Dagli analisti di JP Morgan arrivano ormai da tempo delle opinioni discordanti su Ethereum. E se un giorno gli analisti della grande banca d’affari lo ritengono un grande asset sul quale investire, il giorno dopo tornano a sottolinearne i limiti. Limiti che, secondo un report che è stato pubblicato giovedì 5 ottobre, deriverebbero principalmente dal suo passaggio a PoS.
Un passaggio a PoS che, per assurdo, era stato ritenuto attrattivo per gli investitori istituzionali. Questo perché ora $ETH è a tutti gli effetti un asset fruttifero quando messo in staking, cosa che ai grandi investitori, ovviamente, non dispiace.
C’è però un’altra faccia della medaglia: la Proof of Stake ha reso Ethereum molto più centralizzato. E le preoccupazioni per lo strapotere di Lido all’interno di questo contesto sono arrivate anche sulle pagine dei report di JP Morgan che sono destinati agli investitori. Ma cosa sta succedendo? E le preoccupazioni di JPM sono legittime? Puoi parlarne con noi sul nostro canale Telegram, dove oltre alla nostra redazione troverai anche migliaia di appassionati e esperti pronti a discutere degli ultimi movimenti di mercato.
Secondo JP Morgan il passaggio alla Proof of Stake per Ethereum avrebbe comportato un enorme prezzo da pagare per il network. Da quando è stato infatti implementato il Merge, il network sarebbe diventato decisamente più centralizzato.

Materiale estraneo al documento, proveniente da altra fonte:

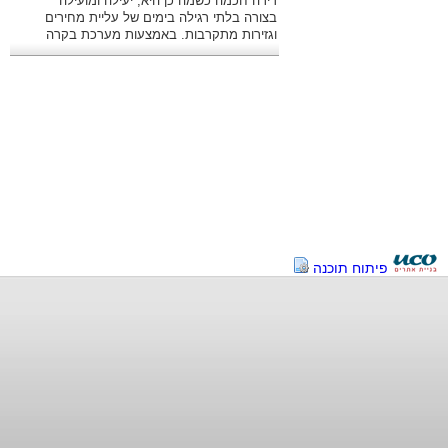
דירה חכמה כשמה כן היא, יעילה ומועילה
בצורה בלתי רגילה בימים של עליית מחירים
וגזירות מתקרבות. באמצעות מערכת בקרה
מתקדמת ניתן לשלוט היטב בהוצאות.
פיתוח תוכנה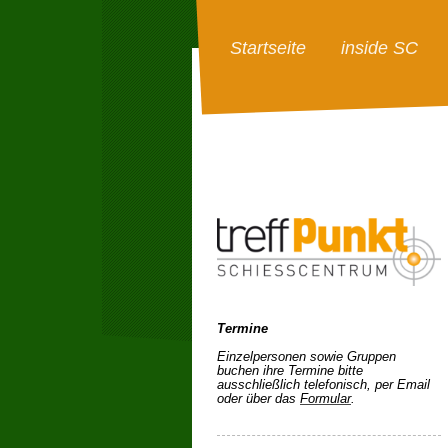
Startseite
inside SC
Termine
Einzelpersonen sowie Gruppen
buchen ihre Termine bitte
ausschließlich telefonisch, per Email
oder über das
Formular
.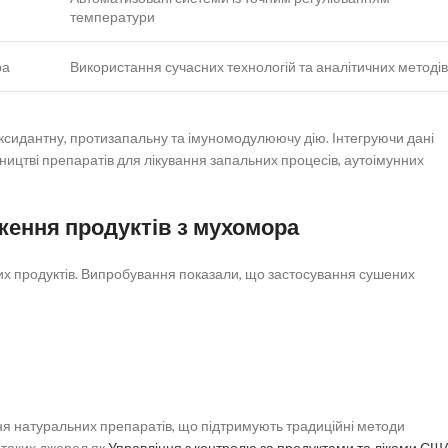
температури
ра
Використання сучасних технологій та аналітичних методів
ксидантну, протизапальну та імуномодулюючу дію. Інтегруючи дані
ництві препаратів для лікування запальних процесів, аутоімунних
дження продуктів з мухомора
их продуктів. Випробування показали, що застосування сушених
я натуральних препаратів, що підтримують традиційні методи
з таких джерел як
Управління з контролю за продуктами та ліками СШ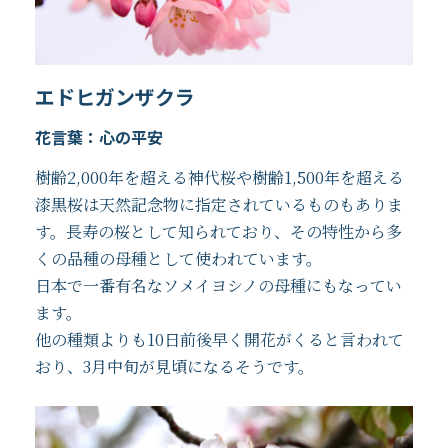
エドヒガンザクラ
花言葉：心の平安
樹齢2,000年を超える神代桜や樹齢1,500年を超える
漆黒桜は天然記念物に指定されているものもありま
す。長寿の桜として知られており、その特性から多
くの品種の母種として使われています。
日本で一番有名なソメイヨシノの母種にもなってい
ます。
他の種類よりも10日前後早く開花がくると言われて
おり、3月中旬が見頃になるそうです。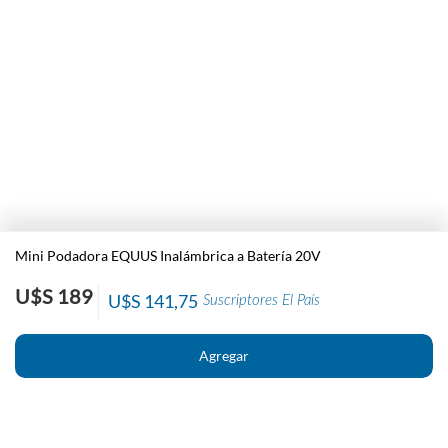
Mini Podadora EQUUS Inalámbrica a Batería 20V
U$S 189
U$S 141,75
Suscriptores El País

Una preoccupazione in realtà non nuova e che è stata ripetuta anche da alcuni sviluppatori dell’ecosistema.
Molti nella community crypto vedono Lido, una piattaforma di staking liquido decentralizzato, come una migliore alternativa in comparazione con le piattaforme di staking associate agli exchange centralizzate.

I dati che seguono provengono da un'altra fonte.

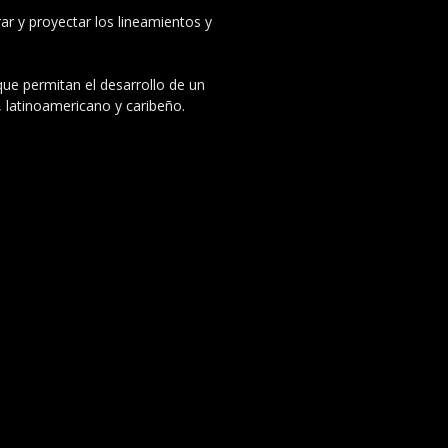
ar y proyectar los lineamientos y
 que permitan el desarrollo de un
, latinoamericano y caribeño.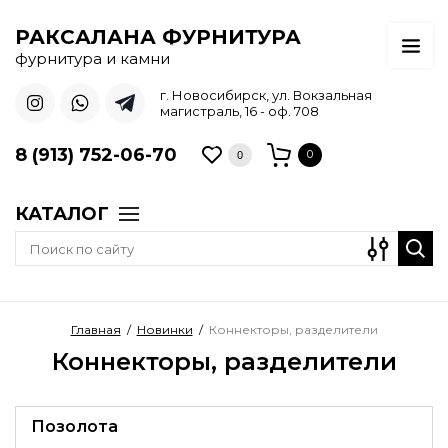
РАКСАЛАНА ФУРНИТУРА
фурнитура и камни
г. Новосибирск, ул. Вокзальная
магистраль, 16 - оф. 708
8 (913) 752-06-70
0
0
КАТАЛОГ
Главная
/
Новинки
/
Коннекторы, разделители
Коннекторы, разделители
Позолота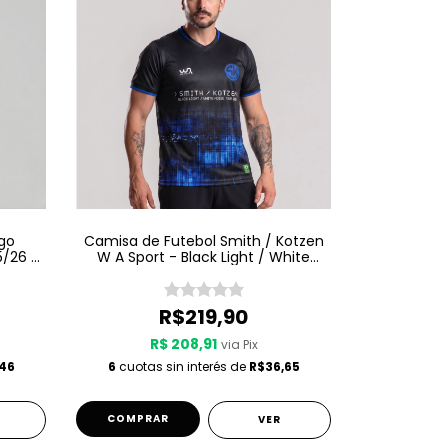
go
Camisa de Futebol Smith / Kotzen
5/26 -
W A Sport - Black Light / White
Noise - Preta
R$219,90
R$ 208,91
via Pix
,46
6
cuotas sin interés de
R$36,65
COMPRAR
VER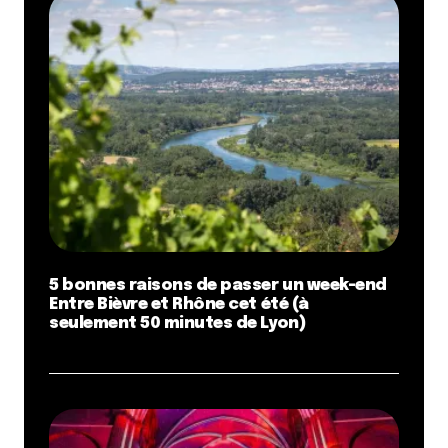
5 bonnes raisons de passer un week-end
Entre Bièvre et Rhône cet été (à
seulement 50 minutes de Lyon)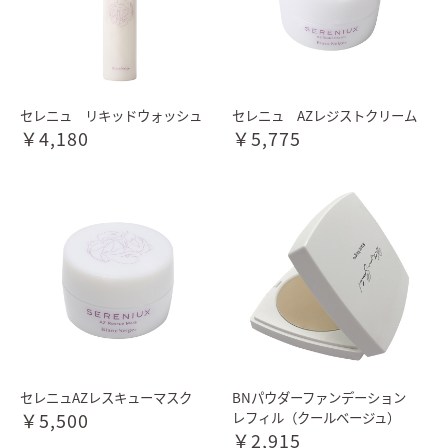
セレニュ リキッドウォッシュ
セレニュ AZレジストクリーム
￥4,180
￥5,775
セレニュAZレスキューマスク
BNパウダーファンデーション
￥5,500
レフィル（クールベージュ）
￥2,915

Vero, come è anche vero però che la debacle degli exchange è stata dettata anche da interventi di SEC negli USA che hanno definito l’offerta di staking come security e dunque come attività passibile di registrazione. Da qui ne sono conseguite multe per Kraken – 30 milioni di dollari – e cause legali che vedono coinvolto anche Coinbase. Una situazione della quale Ethereum non ha colpe.
C’è un altro problema: quello del potenziale utilizzo dei token che si ottengono tramite staking su Lido come collaterale per prestito o altre attivi.
La re-ipoteca potrebbe risultare in una cascata di liquidazioni se gli asset in stakink perdono valore oppure vengono hackerati oppure ancora sslashati a causa di attacchi o di un errore del protocollo.
Situazione, dice JPM, che avrebbe ridotto l’attrattiva dei ritorni pur importanti dello staking su Ethereum.
Difficile dirlo per adesso, dato che purtroppo anche dalle parti di JP Morgan si cambia idea piuttosto rapidamente. Cambi repentini che sono, almeno a nostro avviso, segnale del fatto che si scriva più per dire qualcosa agli investitori pur non avendone contezza che per dire qualcosa di nuovo.
La situazione dalle parti di Lido, o meglio, dalle parti dello staking Etheruem, è certamente degna di analisi e di attenzione. E forse anche di preoccupazione. Ma è francamente incredibile che certe istituzioni siano passate dall'”all in” su Ethereum grazie allo staking a contestarne le modalità con le quali si è sviluppato.